Doris M Holden - Writings
Transcripts, manuscript and published versions
PIP SQUEAK THE DOGMATIC.
I made her acquaintance through the correspondence columns of the "Baby's Journal". As I devoured it week by week, it gradually dawned on me that some names appeared far too frequently, and I began to watch out for Pip Squeak, whose name always stood at the head of some statement that brooked no argument. "Marigold should certainly get rid of her nurse," she asserted in January," she does not understand the psychology of a child " and proceeded to state the characteristics of a good nurse, which made me, an ordinary mother, blush guiltily. Was I always tactful and patient, did I always refrain from saying ‘don't’ and had I a good influence over my young urchins? Perhaps that put my back up, for I began to watch and collect data about Pip Squeak, an easy matter as each letter revealed a little more of her private affairs.
She had, I discovered in March, two children, a nurse and a maid, and her household ran smoothly, with no grousing, because the set wok was apportioned in the . manner she described. I began to suspect that she had never been through the - real mill of motherhood, and when I found that her children were girls and nicely spaced, I felt my guess confirmed. Would everything have run so smoothly, if she had had two bad boys, a year apart, and a young daily girl as sole assistant?

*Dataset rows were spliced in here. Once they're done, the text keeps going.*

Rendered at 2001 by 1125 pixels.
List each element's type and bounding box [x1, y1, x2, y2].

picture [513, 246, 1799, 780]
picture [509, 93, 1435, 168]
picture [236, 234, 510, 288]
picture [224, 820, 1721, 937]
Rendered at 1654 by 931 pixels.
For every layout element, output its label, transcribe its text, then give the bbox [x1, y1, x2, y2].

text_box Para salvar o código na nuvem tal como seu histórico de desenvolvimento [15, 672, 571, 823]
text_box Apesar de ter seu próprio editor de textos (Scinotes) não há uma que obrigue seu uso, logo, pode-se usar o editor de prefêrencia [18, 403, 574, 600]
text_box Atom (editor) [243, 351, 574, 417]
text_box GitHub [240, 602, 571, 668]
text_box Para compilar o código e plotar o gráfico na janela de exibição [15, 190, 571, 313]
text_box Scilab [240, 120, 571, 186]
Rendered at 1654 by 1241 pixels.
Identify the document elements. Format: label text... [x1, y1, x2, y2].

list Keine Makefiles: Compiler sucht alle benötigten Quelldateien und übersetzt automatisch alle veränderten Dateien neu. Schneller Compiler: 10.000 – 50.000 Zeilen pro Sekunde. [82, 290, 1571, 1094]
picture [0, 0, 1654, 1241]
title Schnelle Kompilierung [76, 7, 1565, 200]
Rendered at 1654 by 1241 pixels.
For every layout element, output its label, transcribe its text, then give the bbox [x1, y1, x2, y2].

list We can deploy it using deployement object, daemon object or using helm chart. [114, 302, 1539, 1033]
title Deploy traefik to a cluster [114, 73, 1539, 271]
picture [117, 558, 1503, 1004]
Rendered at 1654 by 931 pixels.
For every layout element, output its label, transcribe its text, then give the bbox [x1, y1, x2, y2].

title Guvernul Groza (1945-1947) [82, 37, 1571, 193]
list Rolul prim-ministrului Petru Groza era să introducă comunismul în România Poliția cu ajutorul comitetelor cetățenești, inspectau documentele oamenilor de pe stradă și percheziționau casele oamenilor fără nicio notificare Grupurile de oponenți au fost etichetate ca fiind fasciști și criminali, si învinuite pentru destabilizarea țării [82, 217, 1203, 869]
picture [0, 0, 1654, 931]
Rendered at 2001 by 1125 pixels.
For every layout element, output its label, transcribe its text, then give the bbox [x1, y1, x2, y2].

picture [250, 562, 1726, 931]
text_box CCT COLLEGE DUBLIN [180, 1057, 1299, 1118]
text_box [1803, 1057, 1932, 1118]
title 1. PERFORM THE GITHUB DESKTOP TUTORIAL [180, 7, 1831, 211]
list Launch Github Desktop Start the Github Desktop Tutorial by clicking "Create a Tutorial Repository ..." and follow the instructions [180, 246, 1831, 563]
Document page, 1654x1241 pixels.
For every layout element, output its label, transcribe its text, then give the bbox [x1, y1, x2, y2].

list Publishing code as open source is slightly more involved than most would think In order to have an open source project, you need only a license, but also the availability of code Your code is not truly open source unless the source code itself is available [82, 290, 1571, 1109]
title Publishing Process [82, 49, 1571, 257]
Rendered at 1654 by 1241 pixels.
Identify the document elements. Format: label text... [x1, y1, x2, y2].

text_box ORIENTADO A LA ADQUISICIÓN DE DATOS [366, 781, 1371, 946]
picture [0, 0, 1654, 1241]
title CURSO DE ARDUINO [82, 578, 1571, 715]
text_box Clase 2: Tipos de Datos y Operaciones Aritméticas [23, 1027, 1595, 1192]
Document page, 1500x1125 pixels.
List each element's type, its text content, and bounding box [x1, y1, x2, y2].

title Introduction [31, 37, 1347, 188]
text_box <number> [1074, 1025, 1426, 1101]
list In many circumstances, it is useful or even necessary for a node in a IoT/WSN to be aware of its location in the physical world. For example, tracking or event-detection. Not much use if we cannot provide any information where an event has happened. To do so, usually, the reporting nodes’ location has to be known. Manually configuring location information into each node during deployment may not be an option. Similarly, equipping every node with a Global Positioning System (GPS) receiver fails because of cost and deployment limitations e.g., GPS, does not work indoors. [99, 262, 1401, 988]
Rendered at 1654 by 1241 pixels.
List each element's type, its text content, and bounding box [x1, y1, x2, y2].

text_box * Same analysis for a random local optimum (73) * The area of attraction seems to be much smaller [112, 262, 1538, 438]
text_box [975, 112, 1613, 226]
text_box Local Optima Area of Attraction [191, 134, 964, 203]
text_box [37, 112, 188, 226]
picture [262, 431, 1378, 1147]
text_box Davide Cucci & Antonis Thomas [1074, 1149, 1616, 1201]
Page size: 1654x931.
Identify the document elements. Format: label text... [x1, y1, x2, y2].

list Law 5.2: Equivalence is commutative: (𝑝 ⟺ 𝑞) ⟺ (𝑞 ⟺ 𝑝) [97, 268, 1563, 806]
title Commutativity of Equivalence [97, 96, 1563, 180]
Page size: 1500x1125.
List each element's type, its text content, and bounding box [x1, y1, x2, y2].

Perhaps I was unjust to her, and I know that envy played a large part in my dislike of this unknown woman, for- She spoke airily in April of holidays in France "so comfortable and inexpensive", and recommended highly the little hotel at which she, accompanied by maid, had stayed with the children. Our budget - having proved to us that any holiday was out of the question, I conceived a grudge against one who so took them for granted.
Matters approached a head when in May she stated definitely "what ‘Peter' obviously needs is a change of air. Why not a month, say, in sunny Portugal?” Why not, indeed, and blow the expenses. Seething with annoyance, I resolve to join issue with her as soon as she gave me an opening, and a fortnight later, it came. In reply to a business mother who worried because her growing babe would no longer sheep happily in his pram while she was workings she replied, dogmatically "The baby will learn to play by himself, and should sleep most of the morning until three years old." Then I knew that with her two well trained children and her competent nurse, Pip Squeak had never touched the fringe of real hard motherhood. She had not the slightest conception of the life of some of us who can have a baby howling in his pram in the front garden and another calling “Mummy from the back, can run from one to the other, answer the backdoor, clean up the house, and have bottles and meals ready at the right time in spite of it all. With one joyous cry I challenged Pip Squeak to mortal combat.
“Peter's MUmmy, I-wrote, should take with a pinch of salt Pip Squeak's optimistic assertion that the child should sleep most of the morning. He might or he might not. Babies are individuals, and have little use for rules.
I waited happily for Pip Squeak to take up the gauntlet.
Any Notes on the Article or Story (If available)
Doris published in several “Mother & Baby” type of magazines. So I am unfortunately, unable to determine from Doris’ notes in my possession, which journal carried the correspondence from “Pip Squeak” to see if they dared to accept the challenge?